Expected Behaviour of the algorithm
I have two strings a
and b
, with a
being the shorter string. I would like to find the substring of b
, that has the biggest similarity to a
. The substring has to be of len(a)
, or has to be placed at the end of b
.
e.g. for the following two strings:
a = "aa"
b = "bbaba"
the possible substrings of b would be
"bb"
"ba"
"ab"
"ba"
"a"
""
The edit distance is defined as amount of Insertions and Deletion. Substitutions are not possible (Insertion + Deletion has to be used instead). The similarity between the two strings is calulated according to the following equation: norm = 1 - distance / (len(a) + len(substring))
.
So the substrings above would provide the following results:
"bb" -> 2 DEL + 2 INS -> 1 - 4 / 4 = 0
"ba" -> 1 DEL + 1 INS -> 1 - 2 / 4 = 0.5
"ab" -> 1 DEL + 1 INS -> 1 - 2 / 4 = 0.5
"ba" -> 1 DEL + 1 INS -> 1 - 2 / 4 = 0.5
"a" -> 1 INS -> 1 - 1 / 3 = 0.66
"" -> 2 INS -> 1 - 2 / 2 = 0
So the algorithm should return 0.66.
Different implementations
A similar ratio is implemented by the Python library FuzzyWuzzy in the form of fuzz.partial_ratio
. It calculates the ratio in two steps:
searches for matching subsequences in the longer sequence using difflib.SequenceMatcher.get_matching_blocks
calculates the ratio for substrings of len(shorter_string) starting at the matching subsequences and returns the maximum ratio
This is really slow, so it uses python-Levenshtein for this similarity calculation when it is available. This performs the same calculation based on the Levenshtein distance, which is faster. However in edge cases the calculated matching_blocks used for the ratio calculation is completely wrong (see issue 16), which does not make it a suitable replacement, when the correctness is relevant.
Current implementation
I currently use a C++ port of difflib in combination with a fast bitparallel implementation of the Levenshtein distance with the weights insertion=1, deletion=1 and substitution=2. The current implementation can be found here:
- extracting matching_blocks: matching_blocks
- calculating weighted Levenshtein: weighted Levenshtein
- combining them to calculate the end ratio: partial_ratio
Question
Is there a faster algorithm to calculate this kind of similarity. Requirements are:
- only uses Replacement/Insertion (or gives substitutions the weight 2, which has a similar effect)

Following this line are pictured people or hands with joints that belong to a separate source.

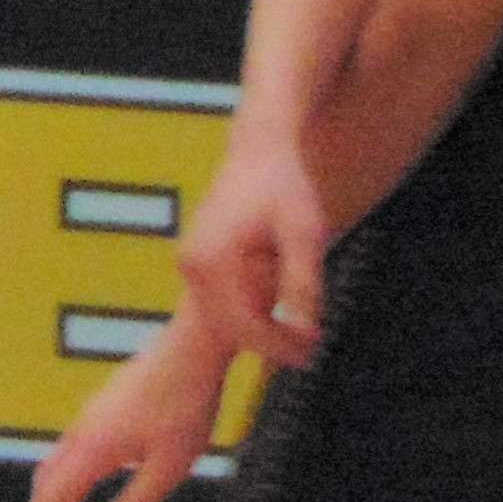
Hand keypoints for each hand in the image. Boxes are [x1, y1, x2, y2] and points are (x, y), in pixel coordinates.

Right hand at [25, 301, 242, 501]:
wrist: (193, 343)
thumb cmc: (187, 402)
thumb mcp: (169, 466)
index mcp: (94, 448)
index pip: (54, 497)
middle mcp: (84, 429)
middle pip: (47, 477)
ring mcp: (93, 412)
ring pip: (58, 457)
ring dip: (54, 489)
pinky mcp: (106, 401)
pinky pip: (73, 442)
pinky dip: (68, 469)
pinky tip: (90, 472)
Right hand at [177, 131, 326, 364]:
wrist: (257, 149)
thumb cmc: (284, 185)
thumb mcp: (304, 233)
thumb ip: (303, 282)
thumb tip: (306, 330)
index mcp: (212, 261)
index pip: (243, 326)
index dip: (279, 346)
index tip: (312, 352)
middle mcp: (192, 265)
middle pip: (229, 328)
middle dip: (270, 345)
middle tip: (311, 353)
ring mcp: (190, 263)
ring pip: (223, 318)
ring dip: (259, 332)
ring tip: (301, 336)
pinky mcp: (196, 260)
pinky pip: (220, 301)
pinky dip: (249, 314)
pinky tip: (281, 312)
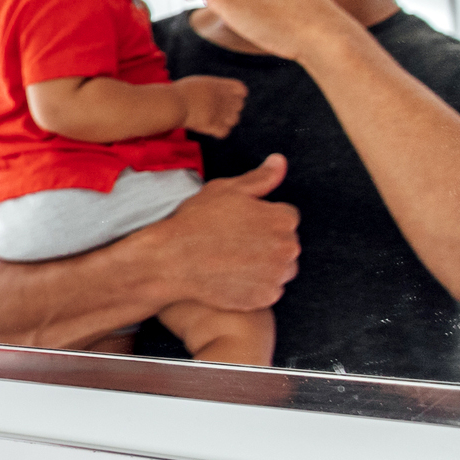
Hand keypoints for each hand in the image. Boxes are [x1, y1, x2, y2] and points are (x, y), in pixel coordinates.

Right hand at [137, 154, 298, 310]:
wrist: (171, 261)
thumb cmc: (195, 222)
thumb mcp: (225, 190)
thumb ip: (260, 178)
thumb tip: (280, 162)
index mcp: (283, 218)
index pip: (286, 218)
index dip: (262, 220)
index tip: (241, 225)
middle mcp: (288, 247)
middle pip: (286, 245)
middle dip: (267, 243)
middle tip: (234, 244)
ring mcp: (277, 275)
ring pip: (280, 269)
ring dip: (264, 266)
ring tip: (233, 262)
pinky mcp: (265, 297)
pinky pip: (268, 291)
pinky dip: (254, 287)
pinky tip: (231, 278)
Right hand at [174, 75, 247, 138]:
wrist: (171, 103)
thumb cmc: (179, 93)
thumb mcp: (199, 83)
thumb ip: (213, 87)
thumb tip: (220, 93)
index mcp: (219, 86)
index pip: (241, 90)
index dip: (237, 95)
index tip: (227, 98)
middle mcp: (222, 98)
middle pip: (239, 105)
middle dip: (231, 108)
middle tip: (216, 110)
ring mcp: (218, 112)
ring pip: (235, 119)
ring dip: (226, 120)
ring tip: (213, 119)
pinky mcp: (212, 125)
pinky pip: (225, 132)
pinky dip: (219, 132)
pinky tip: (210, 128)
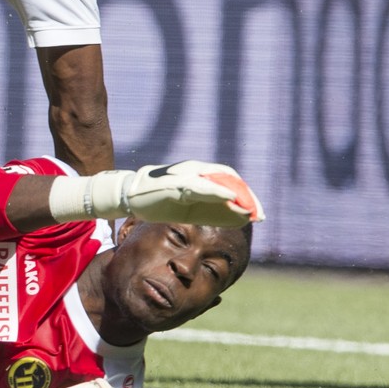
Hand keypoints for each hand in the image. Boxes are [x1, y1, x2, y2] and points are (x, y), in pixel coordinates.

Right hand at [92, 161, 263, 225]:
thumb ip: (216, 212)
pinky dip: (216, 189)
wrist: (130, 197)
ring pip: (217, 177)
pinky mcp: (175, 181)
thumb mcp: (193, 209)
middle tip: (258, 215)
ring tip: (249, 209)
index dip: (247, 196)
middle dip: (246, 196)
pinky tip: (229, 198)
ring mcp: (185, 173)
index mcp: (200, 176)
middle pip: (228, 176)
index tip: (258, 215)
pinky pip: (199, 184)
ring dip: (236, 193)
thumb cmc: (160, 202)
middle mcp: (195, 169)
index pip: (230, 181)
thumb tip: (243, 217)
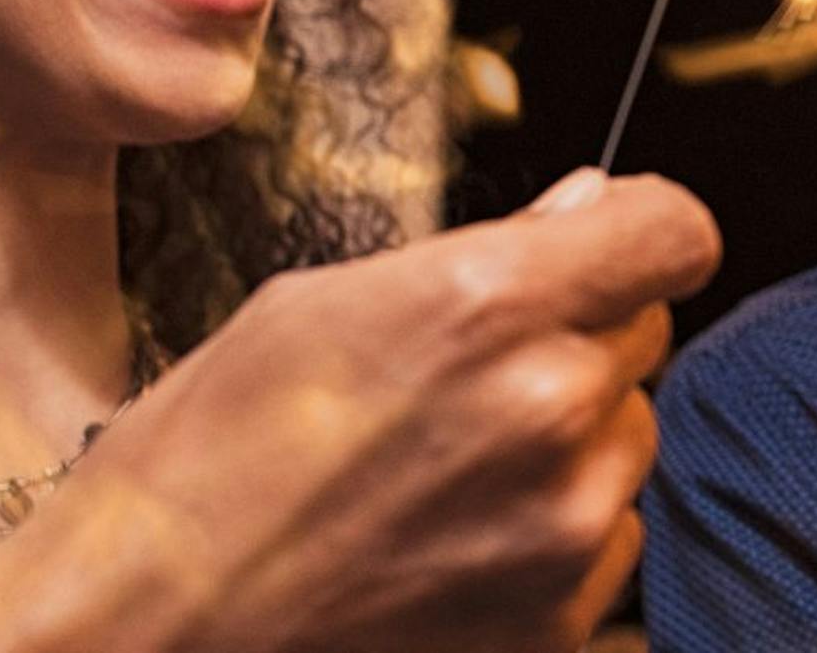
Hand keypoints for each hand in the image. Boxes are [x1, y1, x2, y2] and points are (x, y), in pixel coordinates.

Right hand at [0, 168, 721, 652]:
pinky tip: (450, 543)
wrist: (142, 636)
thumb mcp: (315, 307)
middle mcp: (551, 411)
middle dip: (577, 337)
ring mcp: (563, 528)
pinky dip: (553, 536)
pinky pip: (607, 543)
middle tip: (466, 376)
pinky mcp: (557, 624)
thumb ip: (481, 254)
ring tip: (443, 471)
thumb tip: (589, 207)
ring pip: (628, 441)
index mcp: (491, 305)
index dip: (639, 230)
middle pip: (645, 334)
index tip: (604, 243)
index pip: (674, 232)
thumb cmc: (200, 463)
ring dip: (569, 442)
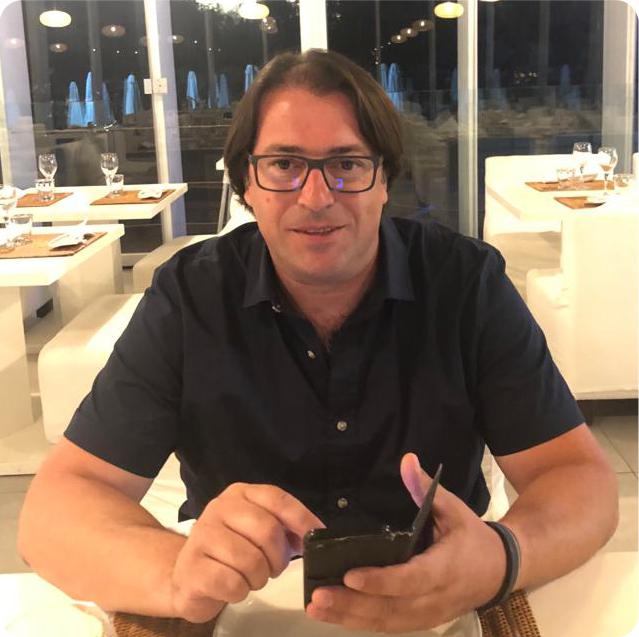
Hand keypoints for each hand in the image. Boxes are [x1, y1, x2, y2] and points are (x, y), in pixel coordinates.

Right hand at [171, 483, 323, 622]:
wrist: (187, 575)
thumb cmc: (230, 551)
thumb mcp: (257, 531)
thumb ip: (284, 527)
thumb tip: (314, 534)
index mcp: (240, 494)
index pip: (278, 499)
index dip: (301, 518)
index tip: (316, 536)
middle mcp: (219, 507)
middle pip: (268, 530)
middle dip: (278, 557)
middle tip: (274, 568)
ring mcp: (203, 534)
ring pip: (251, 560)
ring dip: (259, 577)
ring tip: (250, 577)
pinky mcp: (192, 566)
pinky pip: (232, 583)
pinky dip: (239, 592)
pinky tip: (232, 587)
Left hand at [305, 453, 506, 632]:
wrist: (500, 571)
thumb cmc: (471, 536)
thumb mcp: (454, 508)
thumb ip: (426, 488)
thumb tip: (406, 458)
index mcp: (445, 568)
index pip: (410, 580)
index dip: (381, 581)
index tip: (350, 575)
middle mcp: (435, 598)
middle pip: (391, 609)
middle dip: (353, 604)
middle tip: (317, 596)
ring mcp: (428, 615)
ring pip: (387, 623)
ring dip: (350, 618)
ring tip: (316, 608)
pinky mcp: (422, 622)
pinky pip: (390, 626)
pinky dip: (361, 622)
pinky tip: (335, 615)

- allows a gap at the beginning of the longer string
- allows a gap at the end of the longer string, as long as the remaining substring does not become shorter, than the length of the shorter string.
- optimally it enforces, that the substring has a similar length (when it is not in the end), so it matches the behaviour of FuzzyWuzzy, but it would be fine when it allows longer subsequences to be matched aswell: e.g. for
aaba
:aaa
this would mean, that it is allowed to useaaba
as optimal subsequence instead ofaab
.